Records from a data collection
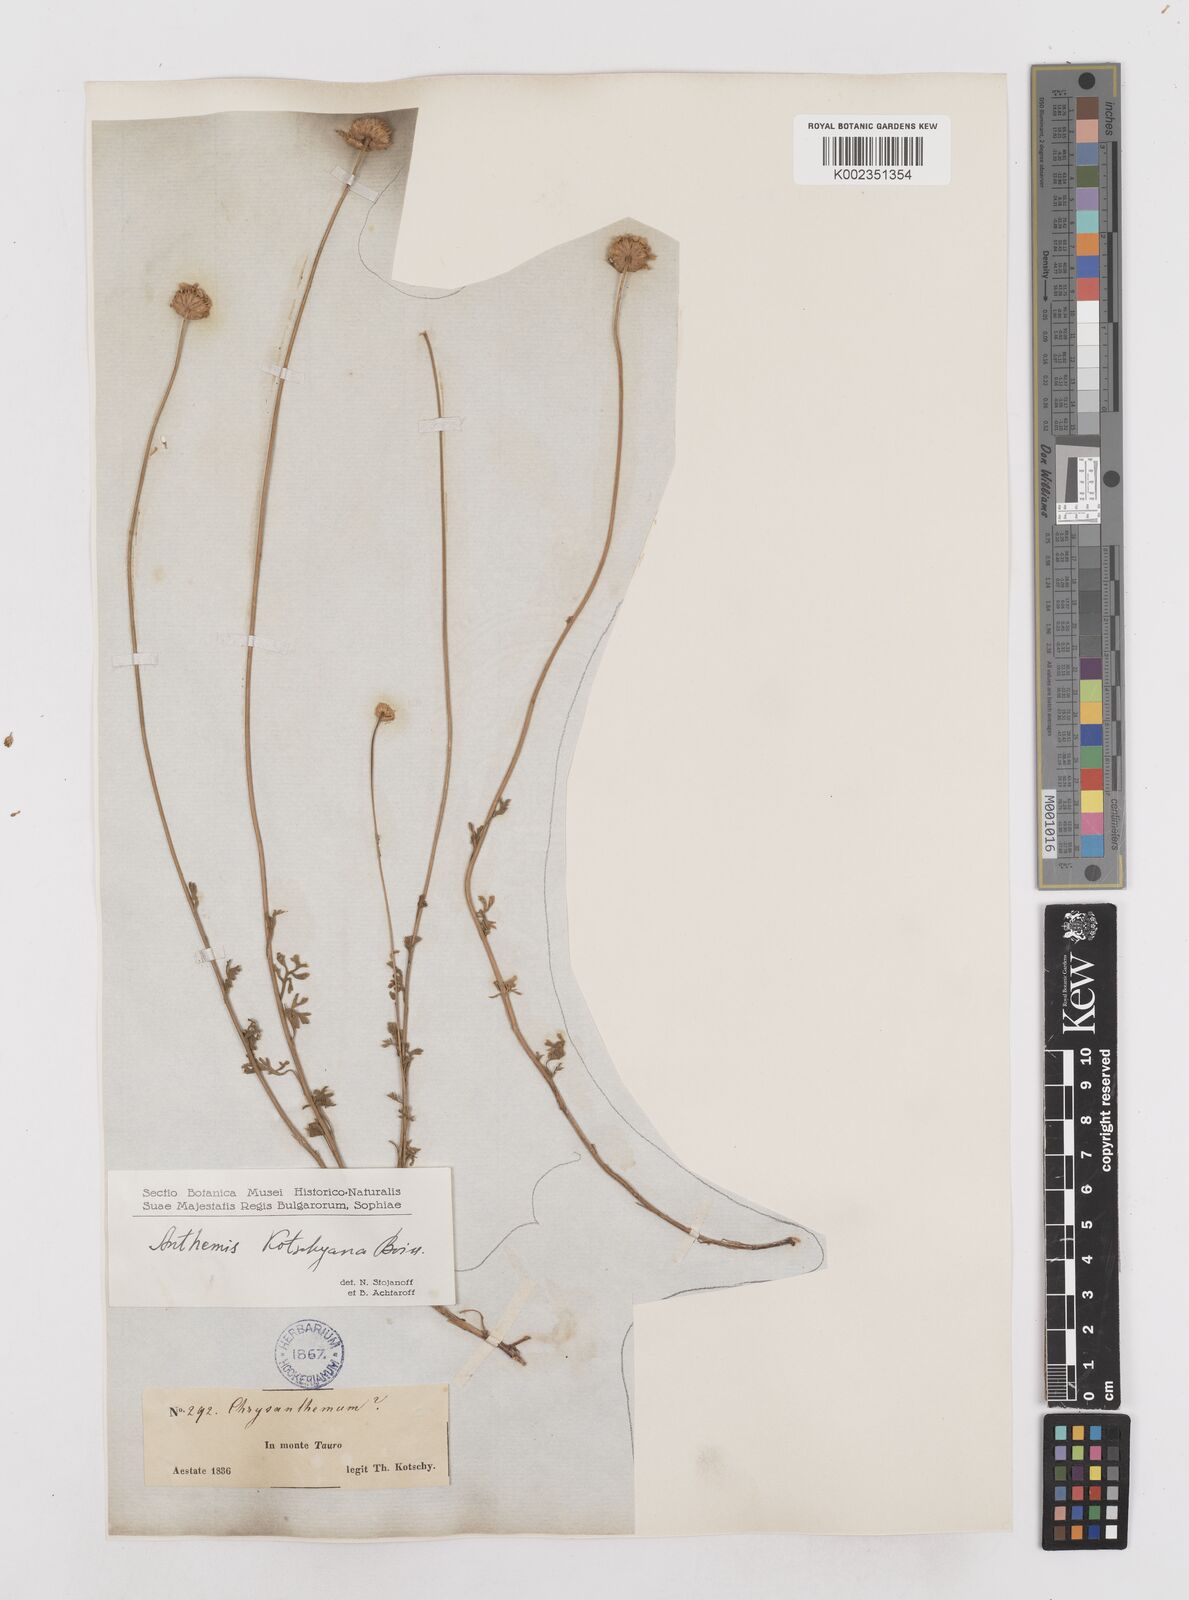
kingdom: Plantae
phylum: Tracheophyta
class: Magnoliopsida
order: Asterales
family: Asteraceae
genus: Anthemis
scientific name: Anthemis kotschyana
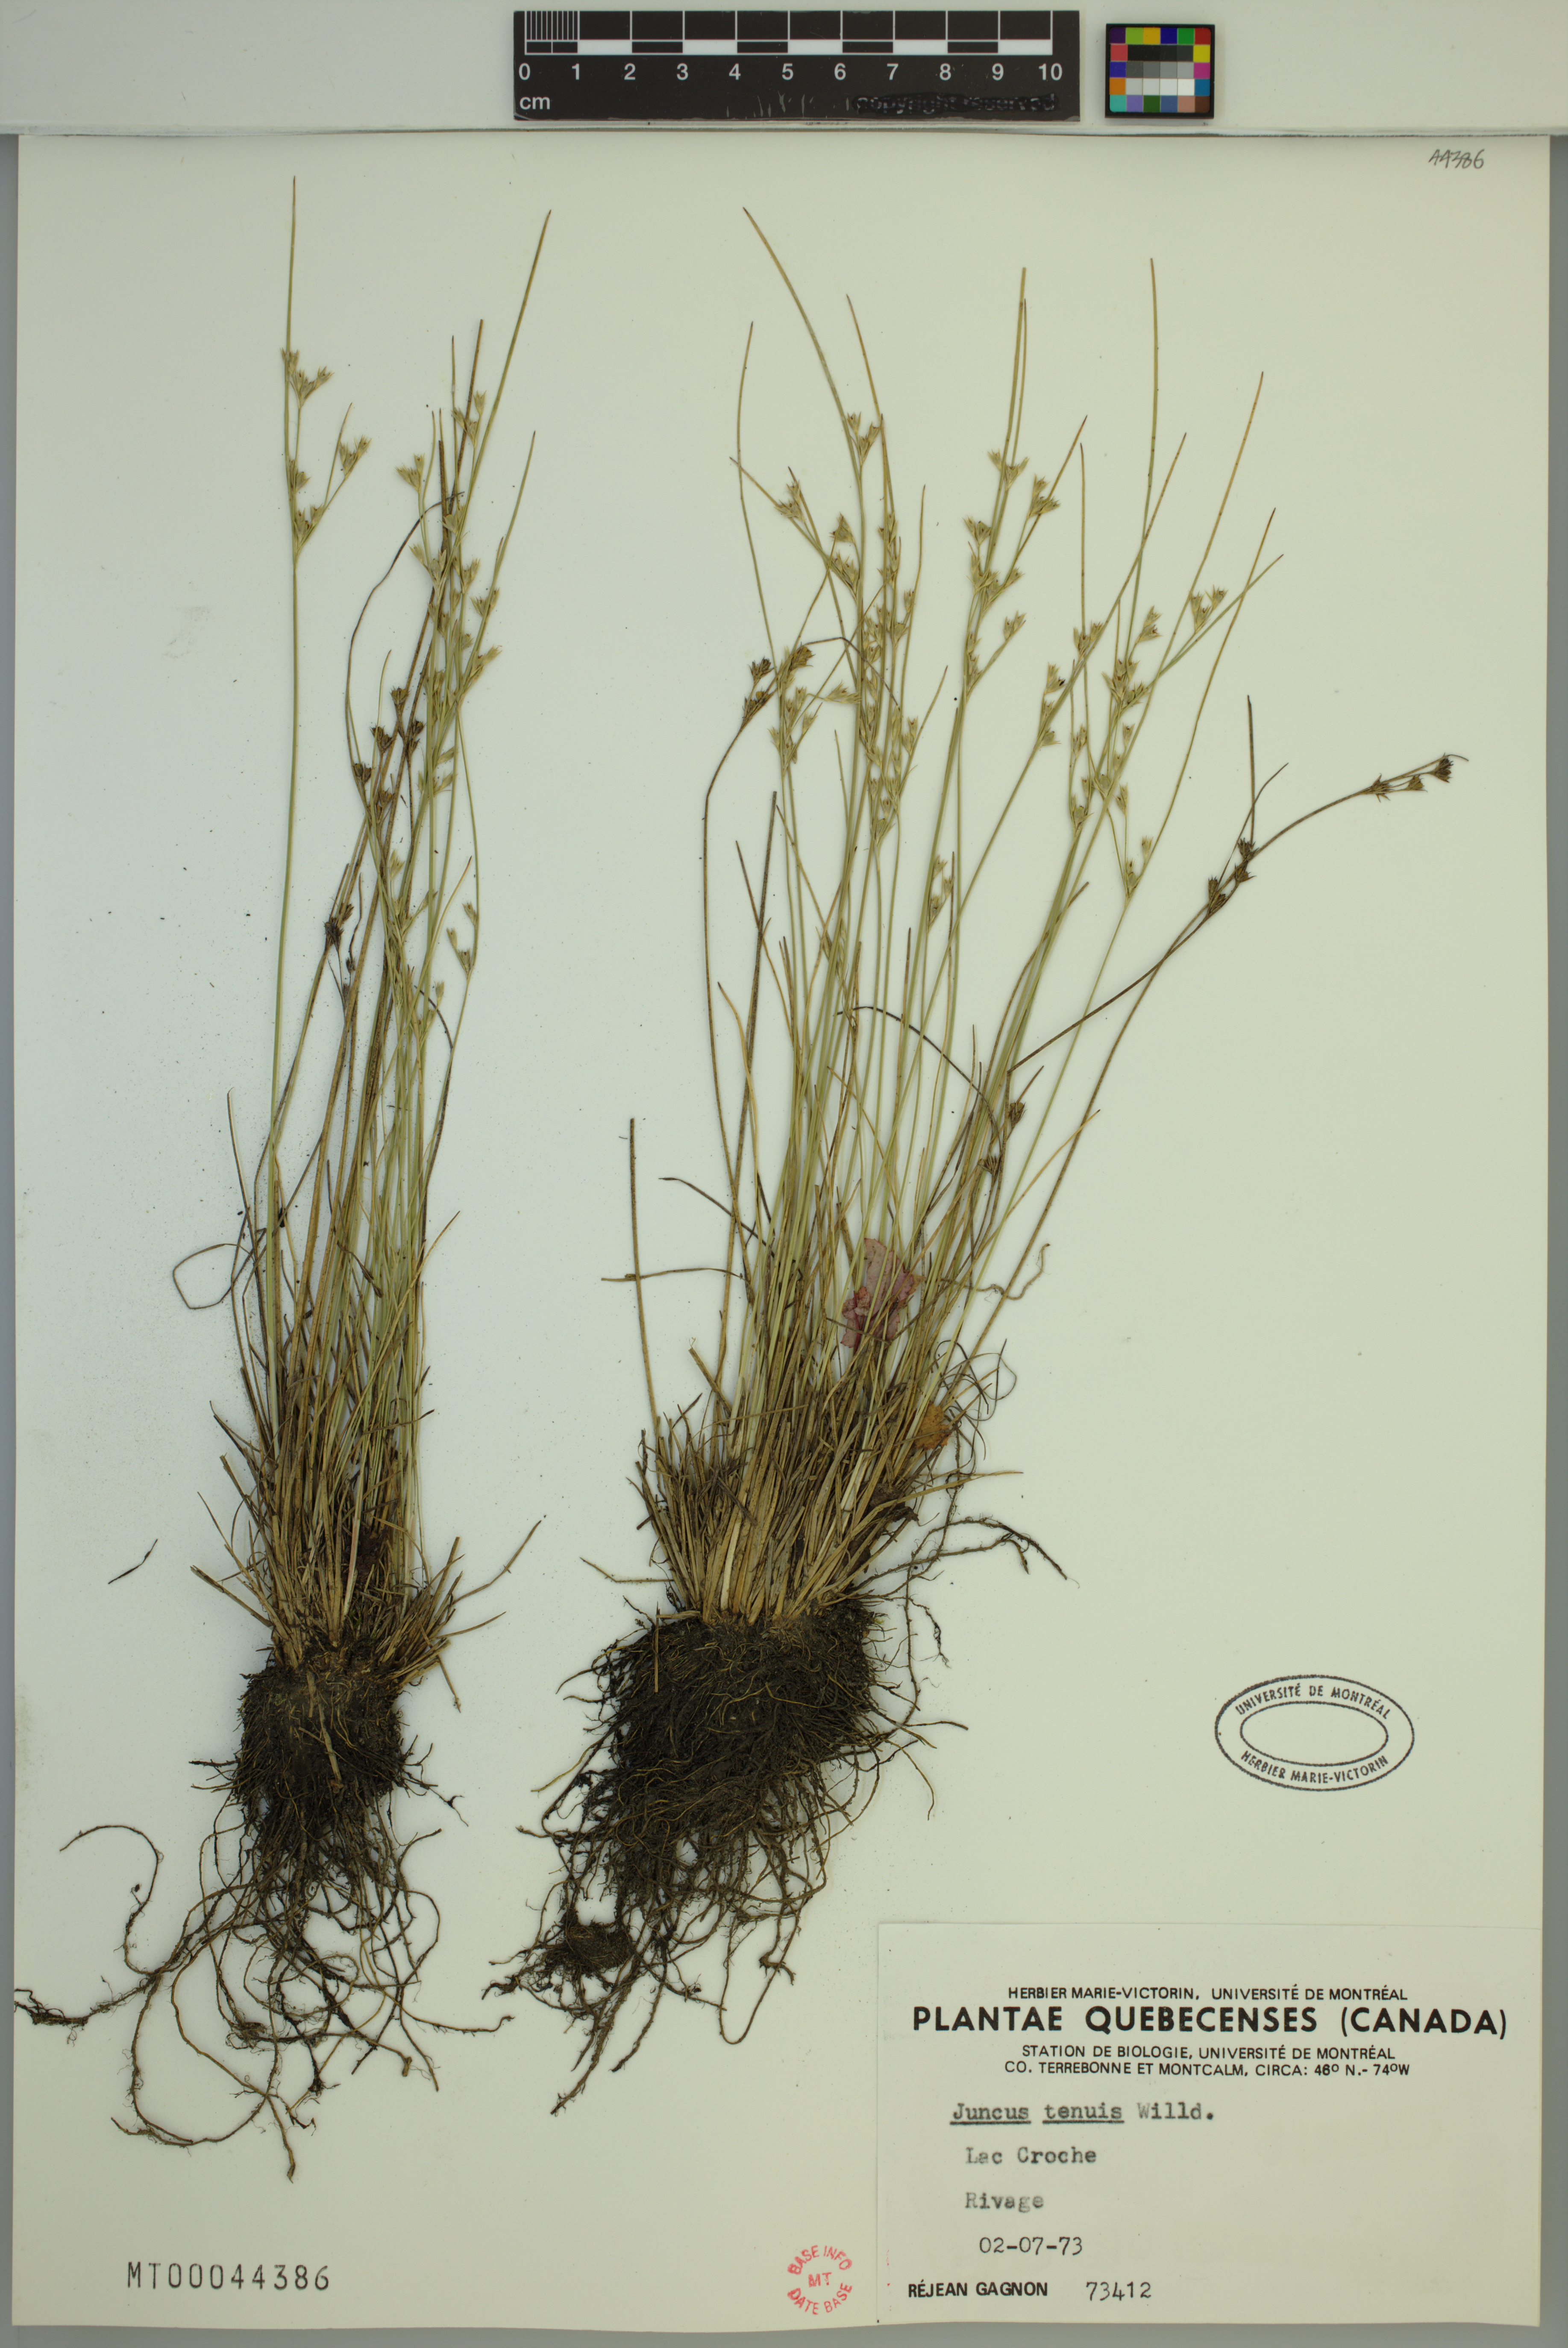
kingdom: Plantae
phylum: Tracheophyta
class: Liliopsida
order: Poales
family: Juncaceae
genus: Juncus
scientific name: Juncus tenuis
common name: Slender rush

AIM
Copy the material word for word, starting with the line that contains "class: Magnoliopsida" and continuing through the last line of the material, with that first line included. Leave the pictures out of your copy.

SOLUTION TO THIS TASK
class: Magnoliopsida
order: Asterales
family: Asteraceae
genus: Anthemis
scientific name: Anthemis kotschyana
kingdom: Plantae
phylum: Tracheophyta
class: Liliopsida
order: Poales
family: Juncaceae
genus: Juncus
scientific name: Juncus tenuis
common name: Slender rush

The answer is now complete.